Tunisie Tribune (Des preuves des assassinats encore cachées) – Kais Saïed, président de la République, a annoncé, ce lundi 7 février 2022, lors d’un entretien avec Najla Bouden, Cheffe du gouvernement qu’un projet sera examiné après la dissolution du Conseil supérieur de la magistrature.

« Je dois préciser à tous que je ne vais pas toucher à l’indépendance de la justice en aucun cas. La dissolution est devenue une nécessité. Je ne vais pas intervenir dans les  nominations ou les affaires mais le devoir et la responsabilité historique ont imposé la prise d’une telle décision. Il fallait mettre un terme à cette mascarade… Je ne veux nommer personne mais ceux qui considèrent la justice comme un moyen pour régler ses affaires personnelles et politiques doivent savoir qu’ils ne réussiront plus à s’infiltrer dans les palais de justice ».

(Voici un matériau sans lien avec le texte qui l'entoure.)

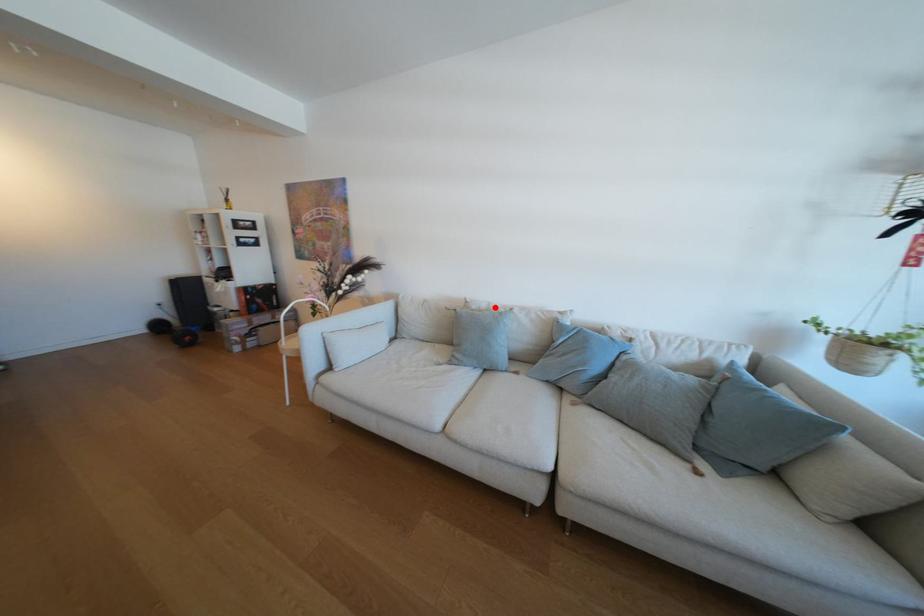
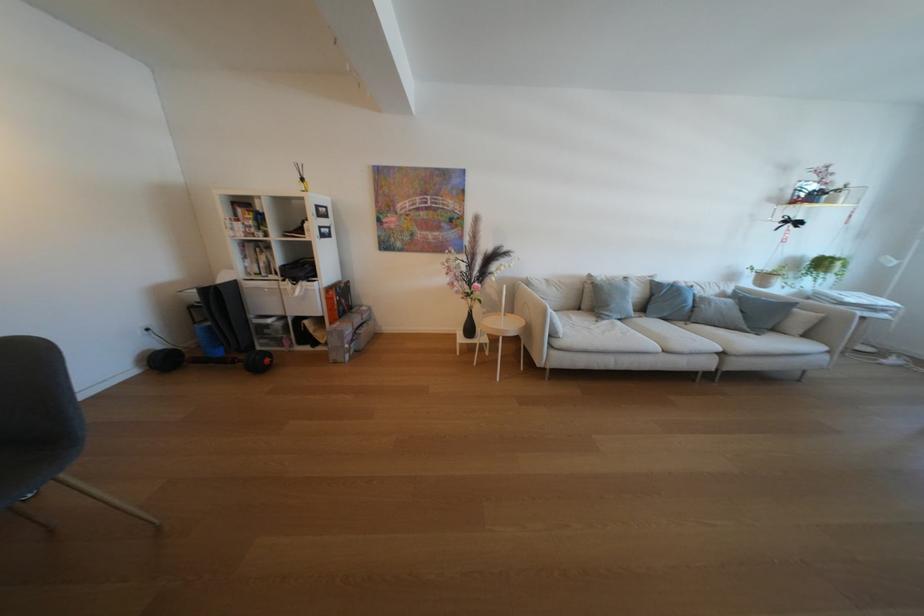
Question: I am providing you with two images of the same scene from different viewpoints. In image1, a red point is highlighted. Considering the same 3D point in image2, which of the following is correct?

Choices:
 (A) It is closer
 (B) It is farther

Answer: (A)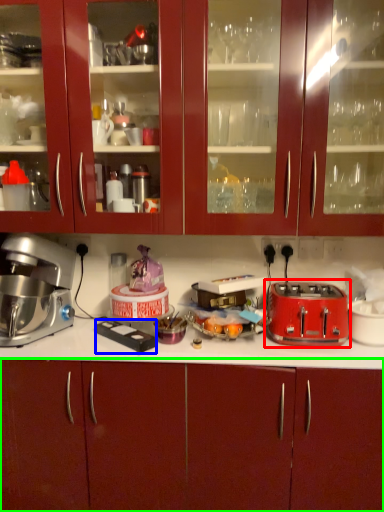
Question: Which is farther away from toaster (highlighted by a red box)? appliance (highlighted by a blue box) or cabinetry (highlighted by a green box)?

Choices:
 (A) appliance
 (B) cabinetry

Answer: (A)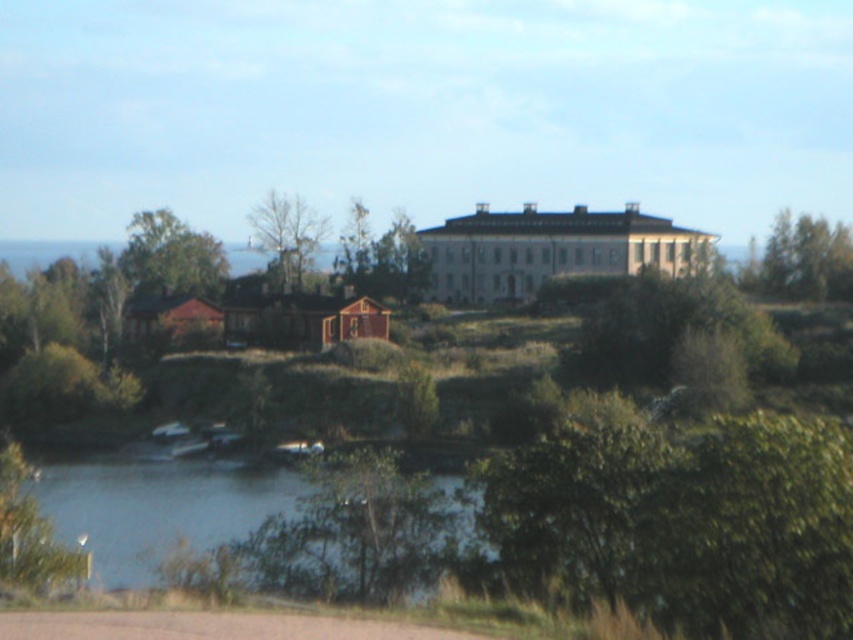
Question: Which point is closer to the camera?

Choices:
 (A) white stone palace at center
 (B) bare wood tree at center
 (C) green leafy tree at upper left
 (D) green leafy tree at lower left

Answer: (D)

Question: Can you confirm if green leafy tree at upper right is smaller than bare wood tree at center?

Choices:
 (A) no
 (B) yes

Answer: (A)

Question: Does white stone palace at center have a larger size compared to green leafy tree at upper left?

Choices:
 (A) yes
 (B) no

Answer: (B)

Question: Is white stone palace at center closer to camera compared to green leafy tree at lower left?

Choices:
 (A) no
 (B) yes

Answer: (A)

Question: Which point is closer to the camera?

Choices:
 (A) (16, 573)
 (B) (142, 556)
 (C) (505, 296)
 (D) (821, 275)

Answer: (A)

Question: Estimate the real-world distances between objects in this image. Which object is farther from the white stone palace at center?

Choices:
 (A) clear water at lower left
 (B) green leafy tree at upper right
 (C) green leafy tree at lower left

Answer: (C)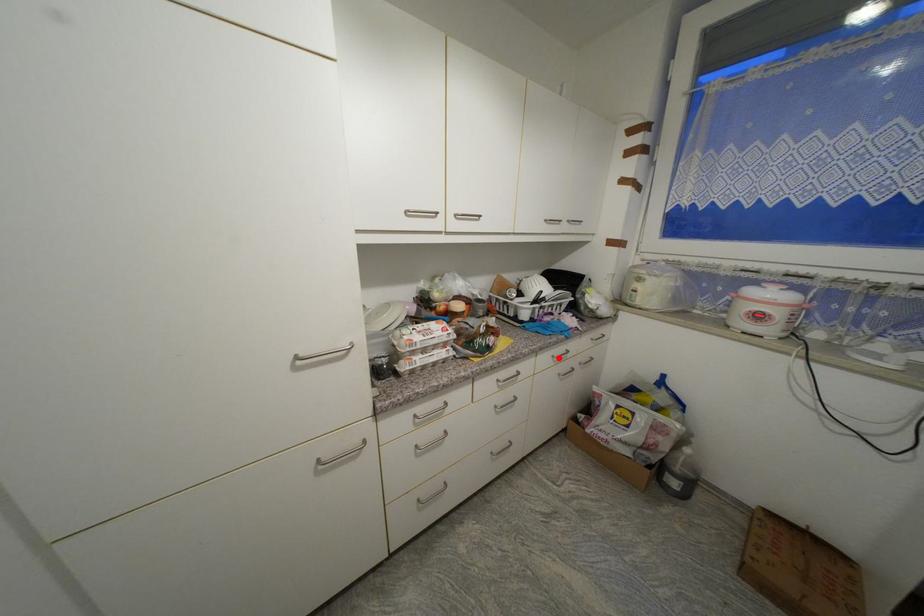
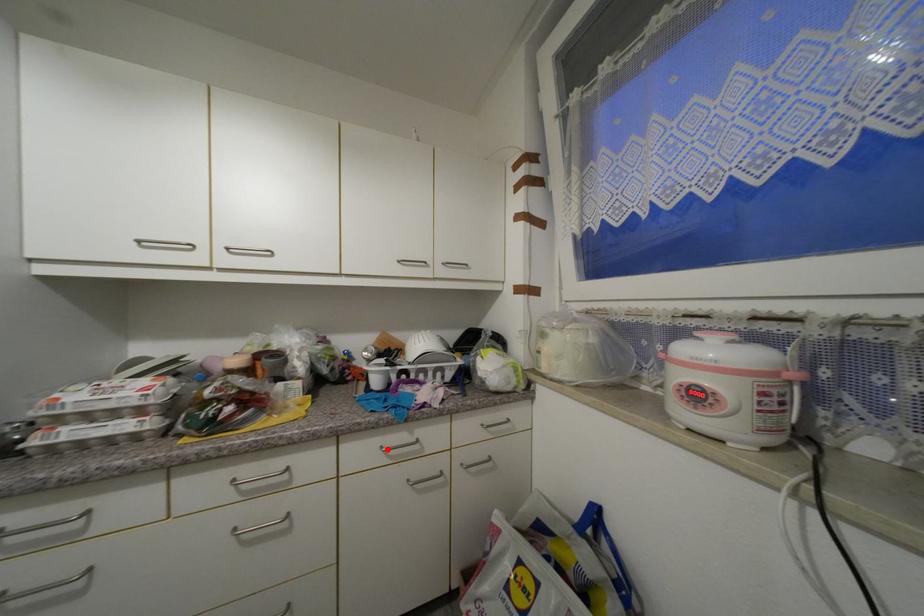
I am providing you with two images of the same scene from different viewpoints. A red point is marked on the first image and another point is marked on the second image. Do the highlighted points in image1 and image2 indicate the same real-world spot?

Yes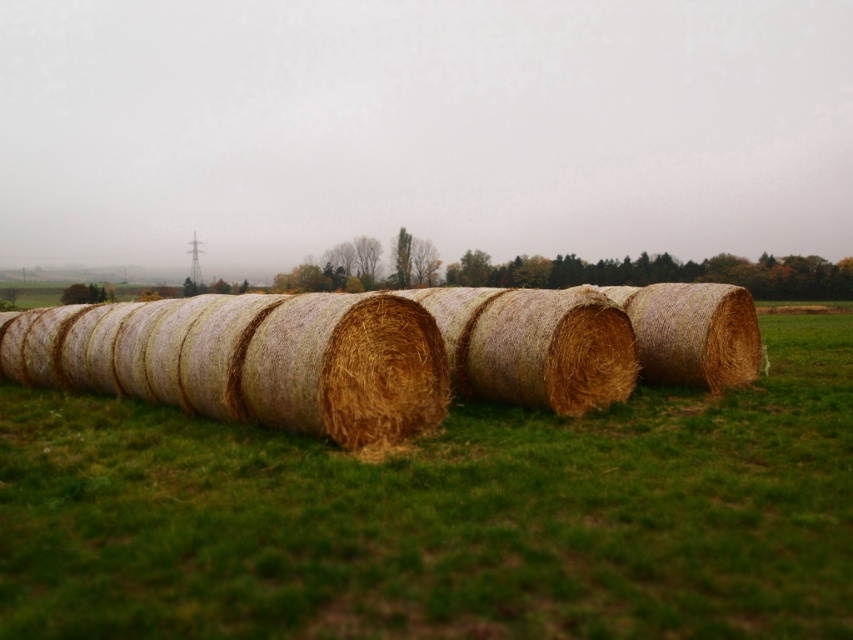
Question: Which of the following is the farthest from the observer?

Choices:
 (A) (321, 353)
 (B) (671, 440)

Answer: (B)

Question: Observing the image, what is the correct spatial positioning of green grass at center in reference to golden straw bales at center?

Choices:
 (A) right
 (B) left

Answer: (A)

Question: Does green grass at center have a smaller size compared to golden straw bales at center?

Choices:
 (A) no
 (B) yes

Answer: (B)

Question: Can you confirm if green grass at center is positioned to the left of golden straw bales at center?

Choices:
 (A) yes
 (B) no

Answer: (B)

Question: Which of the following is the closest to the observer?

Choices:
 (A) (611, 316)
 (B) (440, 435)

Answer: (B)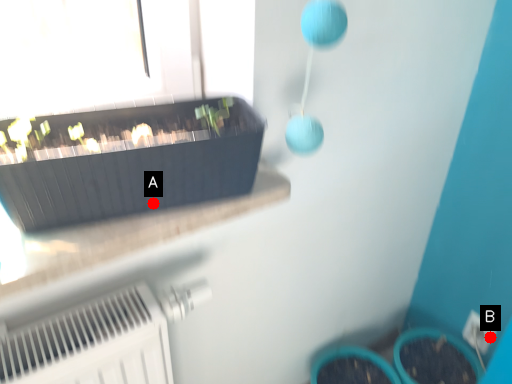
Question: Two points are circled on the image, labeled by A and B beside each circle. Which of the following is the closest to the observer?

Choices:
 (A) A is closer
 (B) B is closer

Answer: (A)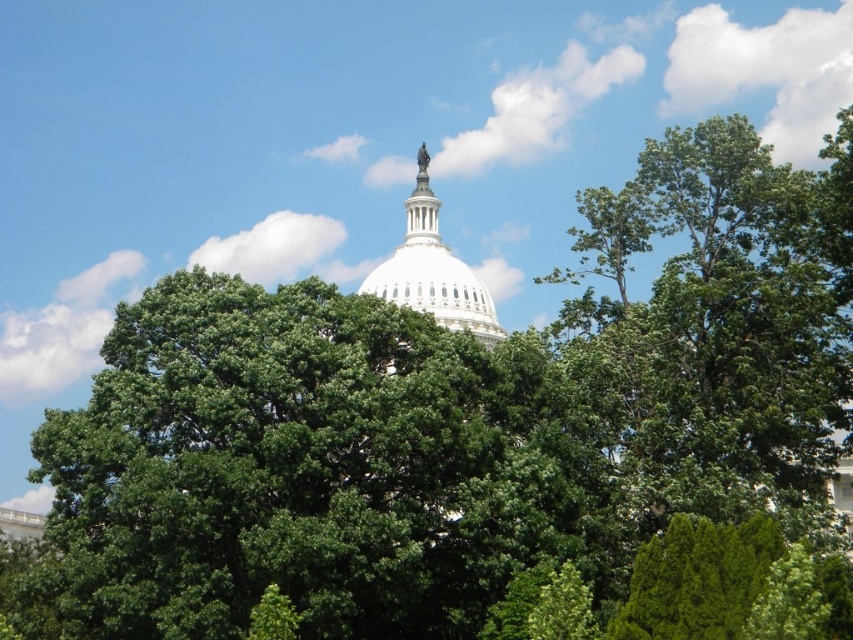
Question: Does green leafy tree at upper right appear on the right side of white marble dome at center?

Choices:
 (A) yes
 (B) no

Answer: (A)

Question: Among these points, which one is nearest to the camera?

Choices:
 (A) (786, 326)
 (B) (428, 250)

Answer: (A)

Question: Which point is farther to the camera?

Choices:
 (A) white marble dome at center
 (B) green leafy tree at upper right

Answer: (A)

Question: Can you confirm if green leafy tree at upper right is positioned below white marble dome at center?

Choices:
 (A) yes
 (B) no

Answer: (B)

Question: Can you confirm if green leafy tree at upper right is positioned above white marble dome at center?

Choices:
 (A) yes
 (B) no

Answer: (A)

Question: Which of the following is the closest to the observer?

Choices:
 (A) white marble dome at center
 (B) green leafy tree at upper right

Answer: (B)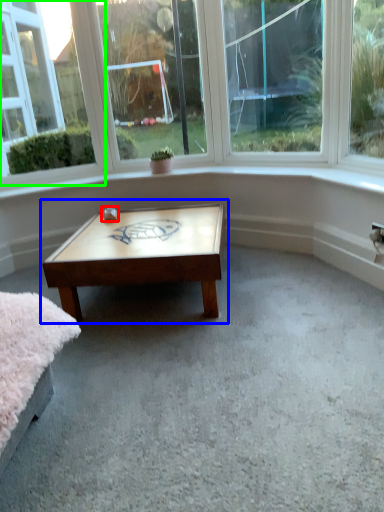
Question: Estimate the real-world distances between objects in this image. Which object is farther from table (highlighted by a red box), coffee table (highlighted by a blue box) or window (highlighted by a green box)?

Choices:
 (A) coffee table
 (B) window

Answer: (B)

Saïed a démenti les accusations de vouloir s’emparer de tous les pouvoirs. « Je veux qu’il existe une Constitution qui réponde à la volonté populaire et non pas taillée sur mesure. Il y a plusieurs affaires et dossiers connus par tous les tunisiens et qui concernent le sort de certaines affaires. Il y a une partie qui a refusé de remettre à l’équipe de défense des éléments qui représentent des preuves capables de faire la lumière sur l’assassinat des martyrs Chokri Belaïd et Mohamed Brahmi en plus d’un nombre de soldats et d’agents de sécurité »… Le président de la République s’est demandé comment des magistrats acceptent-ils une telle injustice et une situation pareille.

Il a ajouté que les Tunisiens aspirent à la justice et à la liberté dans tous les domaines. « Il y a des dossiers avec des noms et des preuves. Plusieurs ont été mutés de force car ils ont refusé de servir les intérêts de certaines parties et courants… Un décret doit être promulgué très prochainement… La magistrature est une profession et ceux qui confondent entre le pouvoir judiciaire et le métier de magistrat doivent revenir aux textes et aux lois internationales », a-t-il encore expliqué.